Where is the memory leak? How to timeout threads d

2020-08-13 04:58发布

问题:

It is unclear how to properly timeout workers of joblib's Parallel in python. Others have had similar questions here, here, here and here.

In my example I am utilizing a pool of 50 joblib workers with threading backend.

Parallel Call (threading):

output = Parallel(n_jobs=50, backend  = 'threading')
    (delayed(get_output)(INPUT) 
        for INPUT in list)

Here, Parallel hangs without errors as soon as len(list) <= n_jobs but only when n_jobs => -1.

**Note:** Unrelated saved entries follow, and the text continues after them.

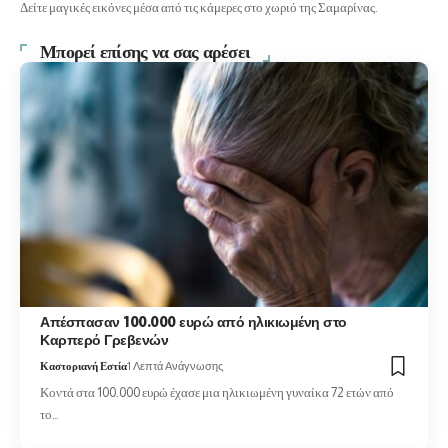
Δείτε μαγικές εικόνες μέσα από τις κάμερες στο χωριό της Σαμαρίνας.
Μπορεί επίσης να σας αρέσει
Απέσπασαν 100.000 ευρώ από ηλικιωμένη στο
Καρπερό Γρεβενών
Καστοριανή Εστία
1 Λεπτά Ανάγνωσης
Κοντά στα 100.000 ευρώ έχασε μια ηλικιωμένη γυναίκα 72 ετών από
το…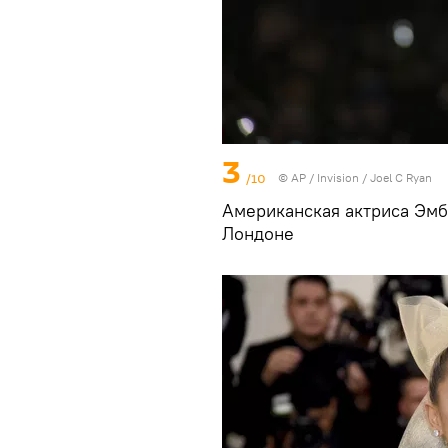
3
/10
© AP / Invision / Joel C Ryan
Американская актриса Эмб
Лондоне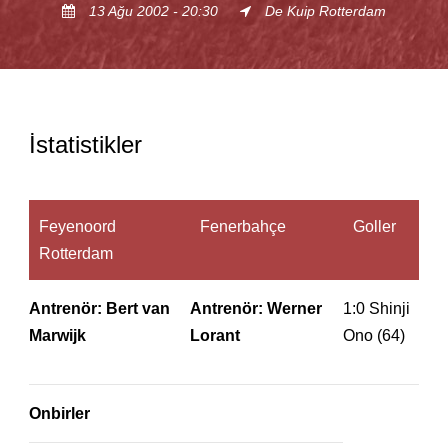
13 Ağu 2002 - 20:30
De Kuip Rotterdam
İstatistikler
Feyenoord
Fenerbahçe
Goller
Rotterdam
Antrenör: Bert van
Antrenör: Werner
1:0 Shinji
Marwijk
Lorant
Ono (64)
Onbirler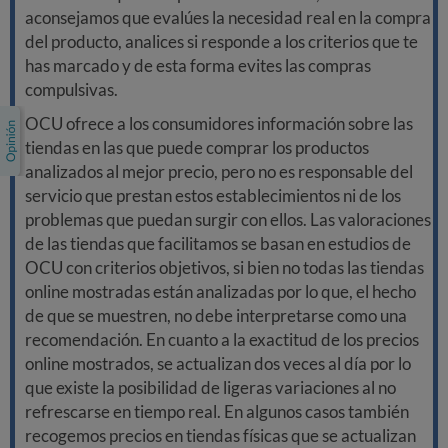
aconsejamos que evalúes la necesidad real en la compra
del producto, analices si responde a los criterios que te
has marcado y de esta forma evites las compras
compulsivas.
OCU ofrece a los consumidores información sobre las
tiendas en las que puede comprar los productos
analizados al mejor precio, pero no es responsable del
servicio que prestan estos establecimientos ni de los
problemas que puedan surgir con ellos. Las valoraciones
de las tiendas que facilitamos se basan en estudios de
OCU con criterios objetivos, si bien no todas las tiendas
online mostradas están analizadas por lo que, el hecho
de que se muestren, no debe interpretarse como una
recomendación. En cuanto a la exactitud de los precios
online mostrados, se actualizan dos veces al día por lo
que existe la posibilidad de ligeras variaciones al no
refrescarse en tiempo real. En algunos casos también
recogemos precios en tiendas físicas que se actualizan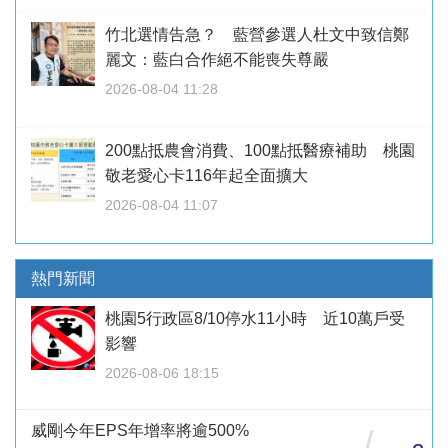
竹北選情告急？ 藍營參選人杜文中致信鄭
麗文：藍白合作絕不能喪失尊嚴
2026-08-04 11:28
200點抵農會消費、100點抵醫療補助 桃園
敬老愛心卡116年起全面擴大
2026-08-04 11:07
熱門新聞
桃園5行政區8/10停水11小時 近10萬戶受
影響
2026-08-06 18:15
威剛今年EPS年增率將逾500%
/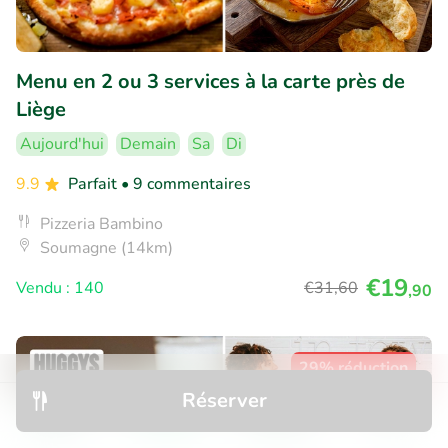
Menu en 2 ou 3 services à la carte près de
Liège
Aujourd'hui
Demain
Sa
Di
9.9
Parfait
• 9 commentaires
Pizzeria Bambino
Soumagne (14km)
€19
Vendu : 140
€31
,60
,90
29% réduction
Réserver
Découvrir
Rechercher
Réservations
Menu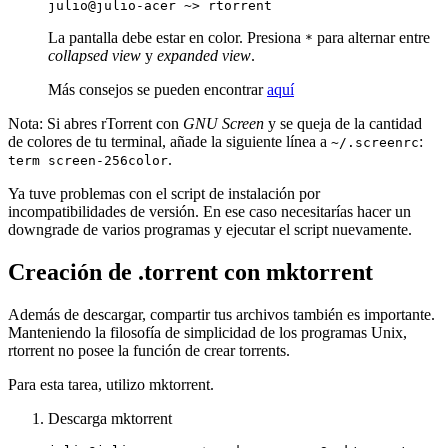
La pantalla debe estar en color. Presiona
para alternar entre
*
collapsed view
y
expanded view
.
Más consejos se pueden encontrar
aquí
Nota: Si abres rTorrent con
GNU Screen
y se queja de la cantidad
de colores de tu terminal, añade la siguiente línea a
:
~/.screenrc
.
term screen-256color
Ya tuve problemas con el script de instalación por
incompatibilidades de versión. En ese caso necesitarías hacer un
downgrade de varios programas y ejecutar el script nuevamente.
Creación de .torrent con mktorrent
Además de descargar, compartir tus archivos también es importante.
Manteniendo la filosofía de simplicidad de los programas Unix,
rtorrent no posee la función de crear torrents.
Para esta tarea, utilizo mktorrent.
Descarga mktorrent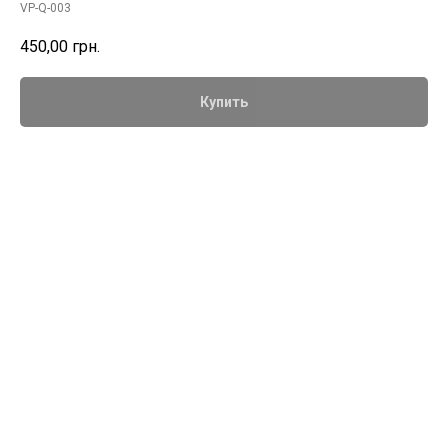
VP-Q-003
450,00
грн.
Купить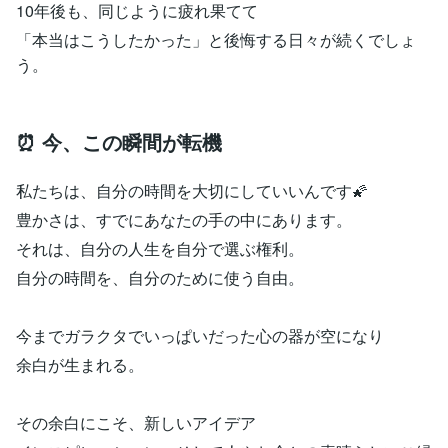
10年後も、同じように疲れ果てて
「本当はこうしたかった」と後悔する日々が続くでしょ
う。
⏰ 今、この瞬間が転機
私たちは、自分の時間を大切にしていいんです🌠
豊かさは、すでにあなたの手の中にあります。
それは、自分の人生を自分で選ぶ権利。
自分の時間を、自分のために使う自由。
今までガラクタでいっぱいだった心の器が空になり
余白が生まれる。
その余白にこそ、新しいアイデア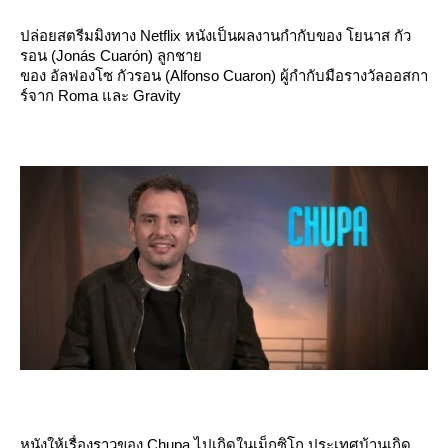
ปล่อยสตรีมมิงทาง Netflix หนังเป็นผลงานกำกับของ โยนาส กัว
รอน (Jonás Cuarón) ลูกชา
ของ อัลฟองโซ กัวรอน (Alfonso Cuaron) ผู้กำกับมือรางวัลออสกา
ร์จาก Roma และ Gravity
หนังให้เรื่องราวของ Chupa ไปเกิดในเม็กซิโก ประเทศบ้านเกิด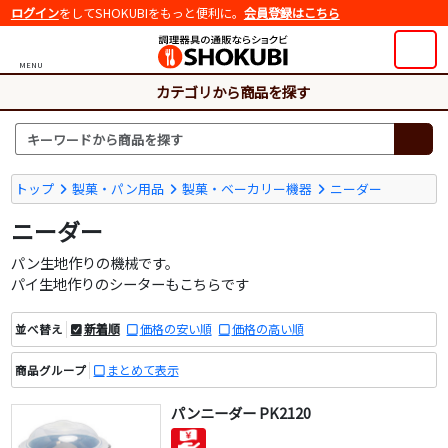
ログイン
をしてSHOKUBIをもっと便利に。
会員登録はこちら
MENU
カテゴリから商品を探す
トップ
製菓・パン用品
製菓・ベーカリー機器
ニーダー
ニーダー
パン生地作りの機械です。
パイ生地作りのシーターもこちらです
新着順
価格の安い順
価格の高い順
並べ替え
まとめて表示
商品グループ
パンニーダー PK2120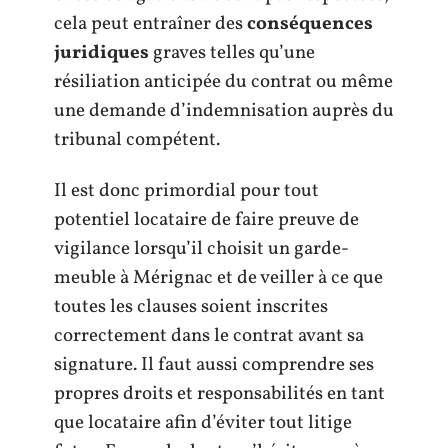
cela peut entraîner des
conséquences
juridiques
graves telles qu’une
résiliation anticipée du contrat ou même
une demande d’indemnisation auprès du
tribunal compétent.
Il est donc primordial pour tout
potentiel locataire de faire preuve de
vigilance lorsqu’il choisit un garde-
meuble à Mérignac et de veiller à ce que
toutes les clauses soient inscrites
correctement dans le contrat avant sa
signature. Il faut aussi comprendre ses
propres droits et responsabilités en tant
que locataire afin d’éviter tout litige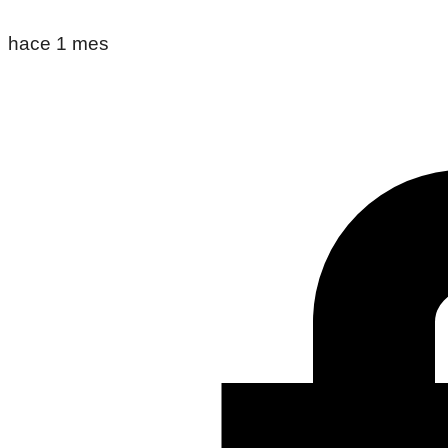
hace 1 mes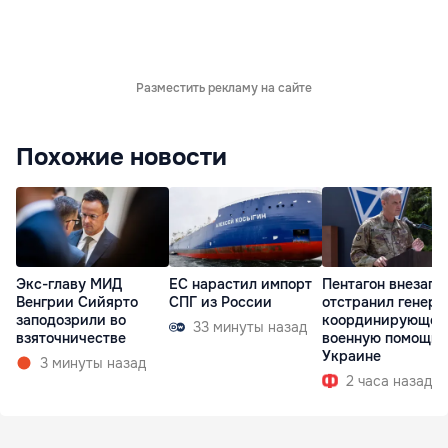
Разместить рекламу на сайте
Похожие новости
Экс-главу МИД
ЕС нарастил импорт
Пентагон внезапн
Венгрии Сийярто
СПГ из России
отстранил генера
заподозрили во
координирующег
33 минуты назад
взяточничестве
военную помощь
Украине
3 минуты назад
2 часа назад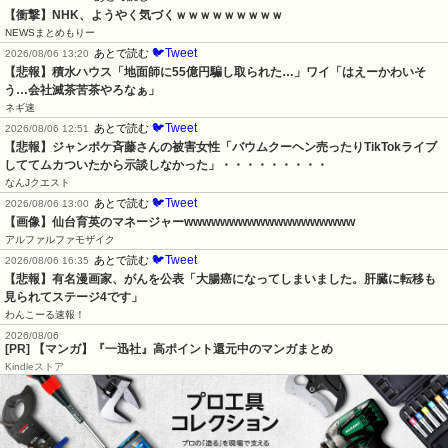
【衝撃】NHK、ようやく気づくｗｗｗｗｗｗｗｗｗ
NEWSまとめもりー
🐦Tweet
あとで読む
2026/08/06 13:20
【悲報】積水ハウス「地面師に55億円騙し取られた…」ワイ「はえーかわいそ
う…会社滅茶苦茶やろなぁ」
ネギ速
🐦Tweet
あとで読む
2026/08/06 12:51
【悲報】ジャンポケ斉藤さんの被害女性「バウムクーヘン売ったりTikTokライブ
しててムカついたから示談しなかった」・・・・・・・・・
なんJクエスト
🐦Tweet
あとで読む
2026/08/06 13:00
【画像】仙台育英のマネージャーwwwwwwwwwwwwwwwwwww
アルファルファモザイク
🐦Tweet
あとで読む
2026/08/06 16:35
【悲報】有名漫画家、がんを公表「大腸癌になってしまいました。肝臓に転移も
見られてステージ4です」
わんこーる速報！
2026/08/06
[PR] 【マンガ】『一迅社』高ポイント還元中のマンガまとめ
Kindleストア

In order to circumvent this issue, people give instructions on how to create a timeout decorator to the Parallel function (get_output(INPUT)) in the above example) using multiprocessing:

Main function (decorated):

@with_timeout(10)    # multiprocessing
def get_output(INPUT):     # threading
    output = do_stuff(INPUT)
    return output

Multiprocessing Decorator:

def with_timeout(timeout):
    def decorator(decorated):
        @functools.wraps(decorated)
        def inner(*args, **kwargs):
            pool = multiprocessing.pool.ThreadPool(1)
            async_result = pool.apply_async(decorated, args, kwargs)
            try:
                return async_result.get(timeout)
            except multiprocessing.TimeoutError:
                return
        return inner
    return decorator

Adding the decorator to the otherwise working code results in a memory leak after ~2x the length of the timeout plus a crash of eclipse.

Where is this leak in the decorator?

How to timeout threads during multiprocessing in python?

回答1:

It is not possible to kill a Thread in Python without a hack.

The memory leak you are experiencing is due to the accumulation of threads you believe they have been killed. To prove that, just try to inspect the amount of threads your application is running, you will see them slowly growing.

Under the hood, the thread of the ThreadPool is not terminated but keeps running your function until the end.

The reason why a Thread cannot be killed, is due to the fact that threads share memory with the parent process. Therefore, it is very hard to kill a thread while ensuring the memory integrity of your application.

Java developers figured it out long ago.

If you can run your function in a separate process, then you could easily rely on a timeout logic where the process itself is killed once the timeout is reached.

The Pebble library already offers decorators with timeout.